Pramod Saxena, managing director, Oxigen Services, said the average sleepover balances was around Rs 40 for Oxigen. He said averages could vary, depending on the parameters companies use to define active users and the mechanisms used such as cash collection systems and proportion of cashbacks.
Assuming a portion of the users maintained significant balances in their wallets, there is a high possibility that a large number of Paytm wallets had zero balances, said an analyst with one of the big four consultants. The analyst added that many people use mobile wallets only to avail discounts or cashbacks and did not store money in the wallets themselves.
Even the average balance of Rs 22 was an improvement over the previous year.

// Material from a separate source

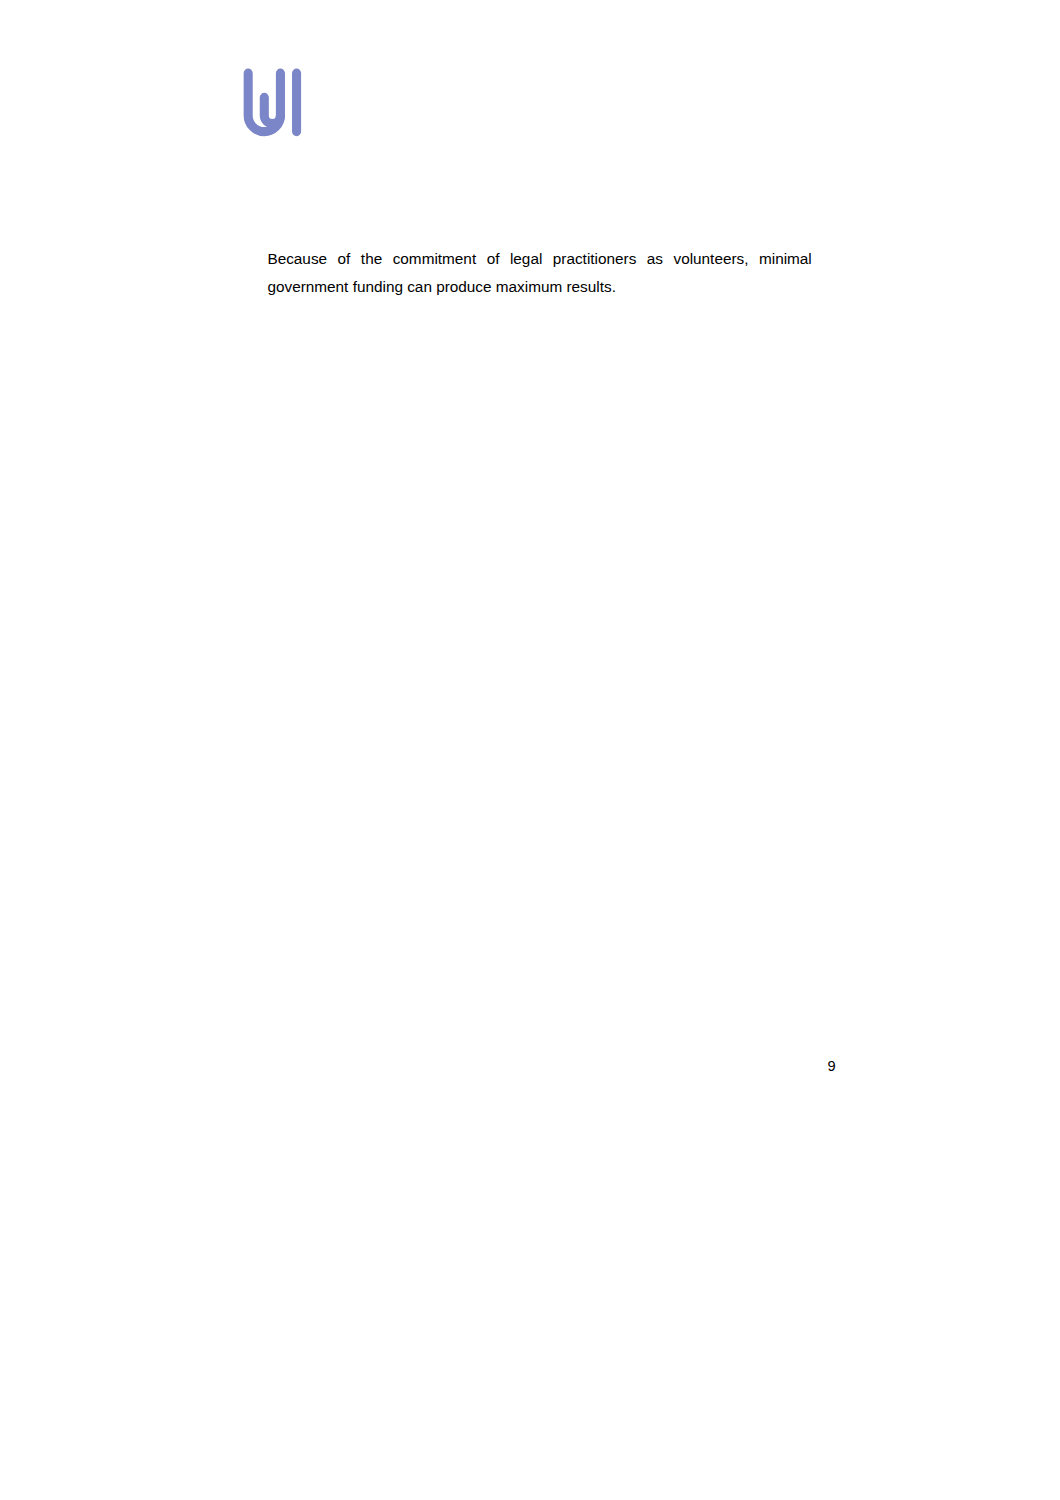Because of the commitment of legal practitioners as volunteers, minimal government funding can produce maximum results.
9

On April 30, 2015, the average balance in Paytm's escrow account with a private sector bank was only Rs 13. It had around Rs 128 crore in the account with 100 million users in its kitty during the time.
However, the number of registered merchants fell to 39,671 at the end of FY16 from 54,665 at the end of FY15. At the end of September 2016, this jumped to 73,846 merchants. Share of funds transfers in total payments made increased to 20.7 per cent in September from 11.6 per cent in March and 2.4 per cent the previous year.
In comparison, Mobikwik had 1,100 merchants and a funds transfer ratio of 27 per cent.
As part of these disclosures, the firm said a portion of the payments went to One 97 itself. A column in the annexure to the escrow account statement reads 'liability to One 97 as merchant'. Account details, pertaining to March 21-31 this year, reviewed by Business Standard, shows the highest "liability to One 97 as merchant" was almost Rs 44 crore on March 27. Between April and June in 2015, the highest "liability to One 97 as merchant" was around Rs 17 crore.
Mobikwik did not have such liabilities to own company as merchant.
Company documents show in India, similarly-named companies include One 97 Communications India and One 97 Enterprise Mobile Solutions. It also has subsidiaries of the same name in African countries like Ghana, Uganda, Rwanda, Tanzania, Kenya, Benin, South Africa and Ivory Coast.